During the RWC semi-finals, the English Roses stepped out of bounds when they formed a V-shape facing the All Blacks during their haka performance. This created an abundance of criticism and a global controversy. Some deemed it to be disrespectful, and others couldn’t get mindless. Yet this gesture masterminded by head coach Eddie Jones led to the team being fined with a four-figure number. Still, the controversy came to no end. Now the outcry to stop the haka completely is getting louder and louder.

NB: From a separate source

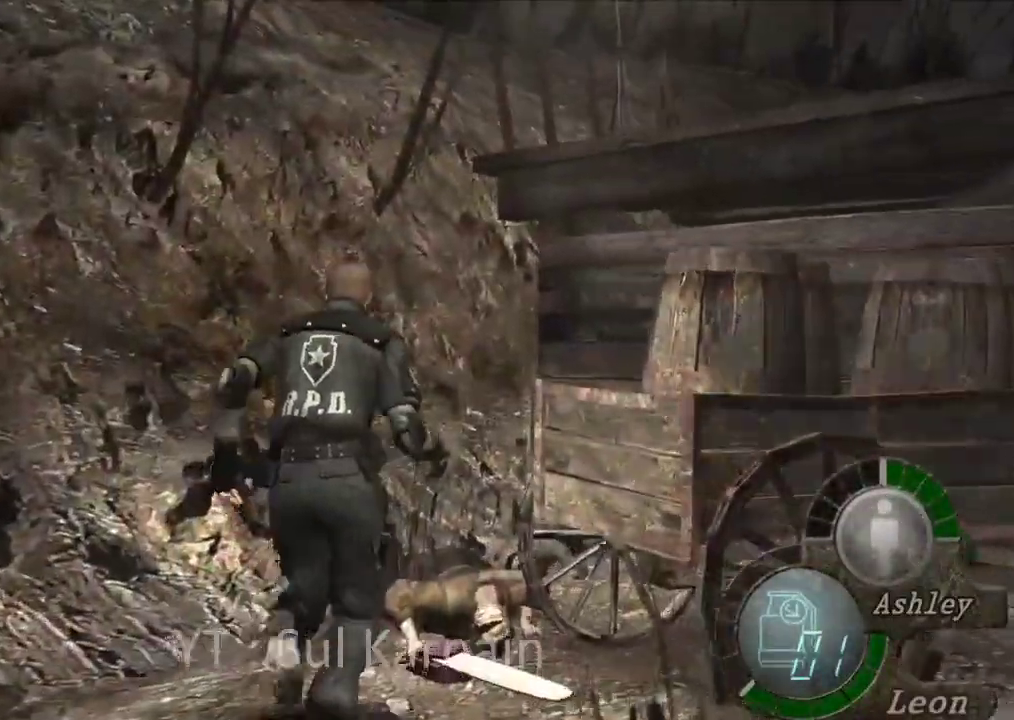
{"buttons": [], "left_stick": "down-right", "right_stick": "center", "button_events": [[217, "A", "down"], [283, "A", "up"], [367, "A", "down"], [417, "A", "up"]]}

This age-old tradition has been part of the All Blacks pre-game performance for roughly a century already. It serves as an act of respect and a call to bring the entire team together as one. Now after the global controversy over the unorthodox reception which England gave the All Blacks during their RWC semi-final performance, it seems that many, even some in the All Black camp, think it is time to let it go. Chris Rattue, New Zealand sports commentator, is one of those vocal about this performance. He stated that he believes it to be taking the focus away from the players, and it saps the team’s energy and concentration before playing.
An Irish rugby writer by the name of Ewan MacKenna called earlier this month for the ban of this pre-match tradition. His argument was based on the fact that he believes that the haka is bringing an unfair advantage to the New Zealand team. This is not where he stopped in his argument against the tradition of their competition. MacKenna continued to say that the All Blacks are already arrogant and that haka is merely stimulating their egos even further.
Others stated boredom with the entire process. The sports columnist Kevin Norquay fired back though. In defence of the haka, he said that it is indeed a national treasure. He also compared the haka to Guinness and his argument as that the Irish couldn’t tell the Kiwi’s what to do with the haka any more than the Kiwi’s telling the Irish what to do with their Guinness. Either way, it seems that this year is the year in which the haka is placed under the spotlight. Various opinions and stances are fuelling the controversy which was sparked by England.
Since the semi-final’s performance, it became evident that Eddie Jones and Mako Vunipola were the masterminds behind the unusual way in which the English team behaved. Captain Farrell also came under discussion as the cameras caught him with a smirk on his face while facing the brute force of the display.
Later on, he was also accused of winking at Aaron Smith, All Black scrumhalf. Jones was convinced that their behaviour would rile up the team and based on the unusually poor performance which the All Blacks delivered, it seems that he was right. Maybe their power does lie in performing the haka, and then the question needs to be answered or does it indeed give them an unfair advantage?